Ein seltsames Gebilde schwimmt da auf der Weser in Minden. Besucher kommen über einen Steg an Bord wie bei einem Hausboot. Innen die Überraschung: Statt wohnlicher Möbel präsentiert sich eine Szenerie von drehenden Zahnrädern und Wellen, es knarrt und knarzt und draußen plitscht und platscht es vor sich hin. Auf der Seite zum Fluss schließt sich eine Plattform an und von dort ist die Aussicht grandios: Ein Wasserrad in Bewegung, 5 m breit, 4,50 m im Durchmesser mit zwölf Prallbrettern daran, dreht sich, von der Strömung der Weser angetrieben.
Ein Dachdecker als Müller
„Willkommen auf der Schiffmühle“, sagt Gerwin Schukies (63), der freiwillige Schiffmüller. Der gelernte Dachdecker im Ruhestand hat heute Dienst und kennt sich mit der eigenartigen Konstruktion aus.
Den Besuchern zeigt er, wie die Kraft des Flusses über die Wasserradwelle mit drei Umdrehungen pro Minute ins Innere geleitet wird, wie ein zweistufiges Getriebe mit Kamm- und Korbrädern die Kraft ins Schnelle übersetzt und in die Senkrechte umlenkt. Dann dreht sich der Mahlstein mit seinen 800 kg Gewicht rund 100-mal pro Minute und zerkleinert die Getreidekörner. Eine Beutelkiste macht die Maschine komplett. Sie siebt das Mahlgut, bevor die Besucher es als Souvenir mit nach Hause nehmen können.
Exot auf dem Wasser
Eine Schiffmühle ist ein Exot auf dem Wasser. So etwas gibt es deutschlandweit nur in Minden. Die Mühle entstand nach historischen Plänen auf der örtlichen Weserwerft, als Minden im Jahr 1998 seinen 1200. Geburtstag feierte. Nur die zwei Rümpfe sind aus Stahl statt aus Holz, damit sie länger halten.
Der Ort war kein Zufall, nennt sich die Gegend um Minden und Lübbecke doch „Mühlenkreis“. Seit Langem kümmern sich die Menschen mehr als anderswo um ihre Wind- und Wassermühlen. Eine Schiffmühle gehörte jahrhundertelang zum Mindener Alltag. Die früheste Nachricht von den schwimmenden Maschinen stammt aus dem Jahr 1326 und liegt im Stadtarchiv.
Von der Regel zur Rarität
Auf allen großen Flüssen des Landes waren Schiffmühlen einst gang und gäbe. Der technische Fortschritt machte sie schließlich überflüssig – 1907 stellte die letzte ihrer Art auf der Weser ihren Betrieb ein.

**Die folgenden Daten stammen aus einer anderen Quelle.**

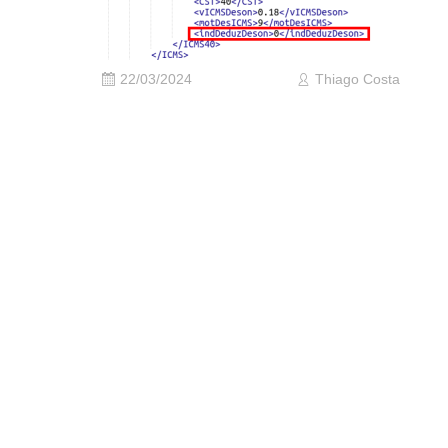
22/03/2024
Thiago Costa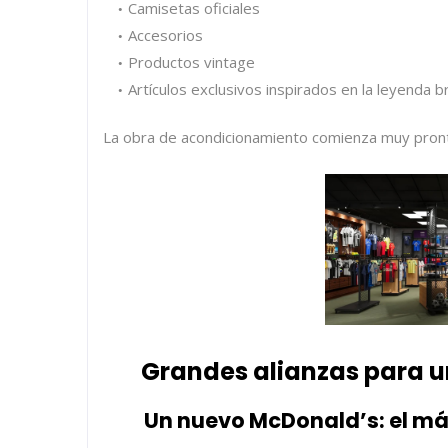
Camisetas oficiales
Accesorios
Productos vintage
Artículos exclusivos inspirados en la leyenda b
La obra de acondicionamiento comienza muy pron
Grandes alianzas para u
Un nuevo McDonald’s: el má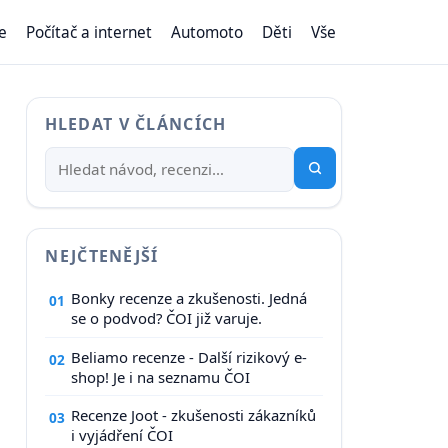
e
Počítač a internet
Automoto
Děti
Vše
HLEDAT V ČLÁNCÍCH
NEJČTENĚJŠÍ
Bonky recenze a zkušenosti. Jedná
01
se o podvod? ČOI již varuje.
Beliamo recenze - Další rizikový e-
02
shop! Je i na seznamu ČOI
Recenze Joot - zkušenosti zákazníků
03
i vyjádření ČOI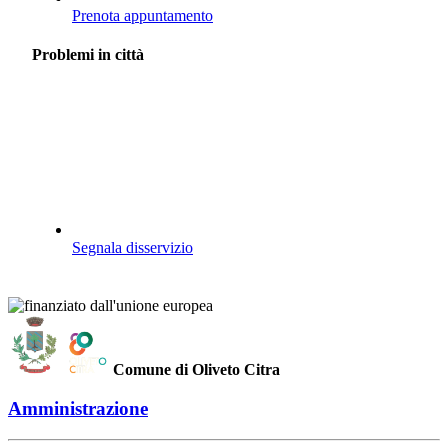
Prenota appuntamento
Problemi in città
Segnala disservizio
Comune di Oliveto Citra
Amministrazione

Heute erinnert die Mindener Schiffmühle an diese Zeit. Dabei ist sie eine Attraktion ersten Ranges geworden. Im Schnitt kommen täglich 50 bis 60 Gäste an Bord, auch aus den Niederlanden, Belgien oder Kanada. Viele sind auf dem beliebten Weserradweg unterwegs. In Kombination mit der angrenzenden Gastronomie ist der Standort wie geschaffen zum Pausemachen.
Wer noch ein Ziel sucht für die herbstliche Tour mit dem Fahrrad: Es liegt mitten in Minden auf der Weser.
Da geht’s lang
Standort: Schiffmühle Minden, Weserpromenade oberhalb der Glacisbrücke, gegenüber Parkplatz „Kanzlers Weide“, Tel. (05 71) 40 50 05 15.
Geöffnet: April bis Ende Oktober, dienstags bis sonntags und an Feiertagen 11 bis 18 Uhr. Der Eintritt ist frei. Gruppen sind ganzjährig täglich nach Anmeldung bei Minden Marketing willkommen, Tel. (05 71) 8 29 06 59.
Spezial: Gruppen mit 10 bis 20 Personen können das „Schiffmüller-Diplom“ machen, Urkunde inklusive.